Effect of DNA methylation on TBP binding. Mass spectra of HeLa nuclear extract proteins in the mass range 28 000–37 000 m/z using the 180 bp XIST promoter capture DNA with (lower trace) and without (upper trace) 5-methylcytosine at all CpG residues (see Fig. 1). Protein peaks that are consistently observed using the unmethylated DNA but not observed with the methylated DNA are indicated with an asterisk. The ProteinChip array–binding protein complexes were washed as in Figure 3. The laser setting was 150 µJ.
A comparison of binding over the entire mass range of observable proteins is shown in Figure 5. Wash conditions for this experiment were purposefully less stringent in order to preserve weaker interactions. Overall the profiles for methylated and unmethylated DNA are remarkably similar and clearly many proteins bind similarly to both capture DNAs. However, several proteins show absolute and relative intensities that are much greater for the unmethylated XIST promoter DNA. This result is, of course, consistent with the assembly of multiprotein complexes at unmethylated promoters (14). Ions corresponding to proteins that show clear preferential binding to the unmethylated DNA are marked with an asterix (Fig. 5, insets).
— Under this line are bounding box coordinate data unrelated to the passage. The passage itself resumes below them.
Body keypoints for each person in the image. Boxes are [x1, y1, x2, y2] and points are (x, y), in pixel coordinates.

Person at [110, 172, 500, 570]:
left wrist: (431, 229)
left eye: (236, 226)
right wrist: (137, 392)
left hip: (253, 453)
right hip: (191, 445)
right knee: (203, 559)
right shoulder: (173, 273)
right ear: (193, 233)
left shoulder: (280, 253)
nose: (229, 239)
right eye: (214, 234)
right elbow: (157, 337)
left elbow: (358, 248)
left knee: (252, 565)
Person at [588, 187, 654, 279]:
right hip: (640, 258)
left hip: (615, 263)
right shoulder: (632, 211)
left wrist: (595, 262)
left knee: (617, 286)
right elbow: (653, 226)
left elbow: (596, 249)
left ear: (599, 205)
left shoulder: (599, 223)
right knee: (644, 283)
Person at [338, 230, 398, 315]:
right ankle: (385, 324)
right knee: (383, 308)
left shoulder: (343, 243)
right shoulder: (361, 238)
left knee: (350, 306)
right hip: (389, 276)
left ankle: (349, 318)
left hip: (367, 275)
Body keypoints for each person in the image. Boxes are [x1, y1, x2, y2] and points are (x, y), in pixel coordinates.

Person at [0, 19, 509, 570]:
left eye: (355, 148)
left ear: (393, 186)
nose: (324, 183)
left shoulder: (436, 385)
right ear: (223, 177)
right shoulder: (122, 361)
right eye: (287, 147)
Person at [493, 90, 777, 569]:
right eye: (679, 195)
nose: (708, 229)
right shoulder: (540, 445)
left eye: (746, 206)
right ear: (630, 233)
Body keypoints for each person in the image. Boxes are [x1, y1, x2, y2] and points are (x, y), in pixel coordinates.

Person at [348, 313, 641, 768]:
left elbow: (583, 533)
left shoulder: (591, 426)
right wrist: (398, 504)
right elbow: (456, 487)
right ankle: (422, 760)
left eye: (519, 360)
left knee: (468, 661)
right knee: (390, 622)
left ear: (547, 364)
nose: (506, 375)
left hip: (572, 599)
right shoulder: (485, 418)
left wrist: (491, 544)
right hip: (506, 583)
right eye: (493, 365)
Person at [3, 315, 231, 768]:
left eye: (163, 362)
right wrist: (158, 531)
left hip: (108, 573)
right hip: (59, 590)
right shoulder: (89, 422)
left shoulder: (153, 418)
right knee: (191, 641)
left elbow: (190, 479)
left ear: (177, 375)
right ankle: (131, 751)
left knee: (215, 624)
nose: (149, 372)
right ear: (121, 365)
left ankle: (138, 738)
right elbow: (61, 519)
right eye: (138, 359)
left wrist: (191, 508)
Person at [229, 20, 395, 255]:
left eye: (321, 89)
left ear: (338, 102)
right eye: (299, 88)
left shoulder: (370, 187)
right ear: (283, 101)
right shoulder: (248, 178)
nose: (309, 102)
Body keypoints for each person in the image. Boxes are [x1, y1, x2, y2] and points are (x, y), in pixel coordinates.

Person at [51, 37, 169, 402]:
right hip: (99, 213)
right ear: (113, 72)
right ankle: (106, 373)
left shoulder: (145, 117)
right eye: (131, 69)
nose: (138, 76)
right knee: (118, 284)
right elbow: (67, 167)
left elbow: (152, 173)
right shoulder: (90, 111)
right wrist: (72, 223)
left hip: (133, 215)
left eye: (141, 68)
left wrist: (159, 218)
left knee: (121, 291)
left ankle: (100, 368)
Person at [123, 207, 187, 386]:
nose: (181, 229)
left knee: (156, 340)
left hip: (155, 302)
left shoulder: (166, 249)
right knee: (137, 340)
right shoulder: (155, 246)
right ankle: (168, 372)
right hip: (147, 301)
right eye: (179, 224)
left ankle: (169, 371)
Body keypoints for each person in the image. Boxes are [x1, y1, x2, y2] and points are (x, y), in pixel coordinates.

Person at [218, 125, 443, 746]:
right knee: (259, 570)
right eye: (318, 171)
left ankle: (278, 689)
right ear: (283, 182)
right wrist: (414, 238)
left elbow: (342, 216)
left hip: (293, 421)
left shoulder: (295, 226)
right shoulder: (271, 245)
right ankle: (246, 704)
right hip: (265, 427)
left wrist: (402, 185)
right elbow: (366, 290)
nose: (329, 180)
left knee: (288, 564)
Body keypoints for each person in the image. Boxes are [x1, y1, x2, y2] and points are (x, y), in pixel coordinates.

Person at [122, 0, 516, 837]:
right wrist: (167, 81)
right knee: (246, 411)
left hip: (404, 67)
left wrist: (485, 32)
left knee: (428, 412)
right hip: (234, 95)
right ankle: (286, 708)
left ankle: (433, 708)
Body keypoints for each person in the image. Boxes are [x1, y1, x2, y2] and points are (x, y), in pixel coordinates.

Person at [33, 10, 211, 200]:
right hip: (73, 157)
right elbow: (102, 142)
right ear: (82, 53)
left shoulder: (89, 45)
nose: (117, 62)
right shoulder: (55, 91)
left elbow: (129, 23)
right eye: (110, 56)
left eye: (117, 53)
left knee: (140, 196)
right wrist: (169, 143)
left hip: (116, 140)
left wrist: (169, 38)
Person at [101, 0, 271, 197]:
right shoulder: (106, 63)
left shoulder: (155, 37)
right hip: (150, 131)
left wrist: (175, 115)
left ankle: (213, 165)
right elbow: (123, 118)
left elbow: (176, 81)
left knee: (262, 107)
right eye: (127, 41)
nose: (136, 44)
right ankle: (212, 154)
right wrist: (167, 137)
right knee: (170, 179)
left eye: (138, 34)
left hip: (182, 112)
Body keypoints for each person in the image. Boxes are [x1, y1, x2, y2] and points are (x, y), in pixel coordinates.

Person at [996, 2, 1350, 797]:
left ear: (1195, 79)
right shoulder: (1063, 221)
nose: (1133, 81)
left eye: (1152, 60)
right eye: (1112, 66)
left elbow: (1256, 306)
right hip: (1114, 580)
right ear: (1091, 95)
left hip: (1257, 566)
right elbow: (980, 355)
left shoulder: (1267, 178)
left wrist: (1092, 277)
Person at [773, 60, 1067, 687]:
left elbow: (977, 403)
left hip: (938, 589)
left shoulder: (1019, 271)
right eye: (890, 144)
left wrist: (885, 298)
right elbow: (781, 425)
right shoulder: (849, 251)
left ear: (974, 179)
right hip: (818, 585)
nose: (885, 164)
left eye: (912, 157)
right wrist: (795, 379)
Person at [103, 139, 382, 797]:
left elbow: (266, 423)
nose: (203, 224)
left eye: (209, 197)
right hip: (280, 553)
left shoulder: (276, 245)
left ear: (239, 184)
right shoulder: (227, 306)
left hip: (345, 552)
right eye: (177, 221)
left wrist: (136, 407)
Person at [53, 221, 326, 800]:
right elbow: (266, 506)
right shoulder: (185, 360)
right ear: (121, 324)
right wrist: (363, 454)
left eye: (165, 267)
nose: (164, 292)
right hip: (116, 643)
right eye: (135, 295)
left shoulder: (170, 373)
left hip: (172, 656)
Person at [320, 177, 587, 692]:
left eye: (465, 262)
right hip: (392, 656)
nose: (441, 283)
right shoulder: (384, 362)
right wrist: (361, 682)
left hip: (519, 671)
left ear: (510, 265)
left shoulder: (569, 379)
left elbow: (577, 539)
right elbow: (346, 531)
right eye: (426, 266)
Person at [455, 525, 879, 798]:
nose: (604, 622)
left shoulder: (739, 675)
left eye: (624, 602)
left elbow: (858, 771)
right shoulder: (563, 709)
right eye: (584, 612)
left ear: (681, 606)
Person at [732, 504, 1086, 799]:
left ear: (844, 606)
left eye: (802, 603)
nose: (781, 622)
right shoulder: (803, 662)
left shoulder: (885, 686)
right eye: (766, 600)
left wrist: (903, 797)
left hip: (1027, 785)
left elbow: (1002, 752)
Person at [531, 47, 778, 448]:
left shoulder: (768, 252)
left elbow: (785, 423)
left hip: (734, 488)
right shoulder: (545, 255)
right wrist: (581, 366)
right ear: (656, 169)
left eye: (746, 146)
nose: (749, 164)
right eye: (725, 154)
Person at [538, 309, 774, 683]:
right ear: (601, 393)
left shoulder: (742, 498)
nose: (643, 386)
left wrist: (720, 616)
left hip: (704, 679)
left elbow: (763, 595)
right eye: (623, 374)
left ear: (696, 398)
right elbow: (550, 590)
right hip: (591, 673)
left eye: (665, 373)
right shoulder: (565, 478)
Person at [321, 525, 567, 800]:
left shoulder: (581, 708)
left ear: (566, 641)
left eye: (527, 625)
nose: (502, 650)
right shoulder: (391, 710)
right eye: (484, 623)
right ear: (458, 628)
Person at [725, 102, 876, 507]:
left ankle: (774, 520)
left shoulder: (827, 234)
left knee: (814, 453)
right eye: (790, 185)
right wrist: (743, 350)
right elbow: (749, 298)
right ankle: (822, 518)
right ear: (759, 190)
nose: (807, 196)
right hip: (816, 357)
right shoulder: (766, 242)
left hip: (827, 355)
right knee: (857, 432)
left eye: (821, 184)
No proteins were detected that bind with clear preference to methylated DNA.
CONCLUSIONS
DACA-TOF MS, the combination of DACA and SELDI-TOF MS, can be used to study DNA–protein interactions, showing sequence-specific binding differences and differences due to modification of the DNA. The ProteinChip array format has several advantages over EMSA (11), including increased speed, convenience, flexibility and the amount of information generated per experiment. A ProteinChip array contains eight spots and each spot can be, in effect, a separate experiment. Thus, binding conditions, substrate competition and mutation effects can be queried on a single chip without the need for a radioisotope. The ProteinChip array can provide accurate protein mass information for DNA–protein and protein–protein interactions as well, thus providing initial insight as to the proteins involved. Analysis software allows direct comparison of results, spot to spot and array to array. Acquisition of the mass spectrometry data takes <30 min and turnaround time between ProteinChip arrays is only a few minutes. In comparison to standard MALDI-TOF MS techniques, SELDI-TOF MS represents some important enhancements. The ‘on-chip’ affinity capture and reduction of excess salt and non-specific binding contaminants through on-probe washing improves analyte signal intensity and resolution, as well as eliminating ‘offline’ handling losses typical of many other MALDI-TOF MS sample preparation techniques.
In summary, SELDI-TOF MS works well in conjunction with DNA affinity capture to provide DNA-binding profiles which show sequence-specific binding differences, binding of proteins to the human XIST promoter and differences due to cytosine methylation at CpG sites in the promoter.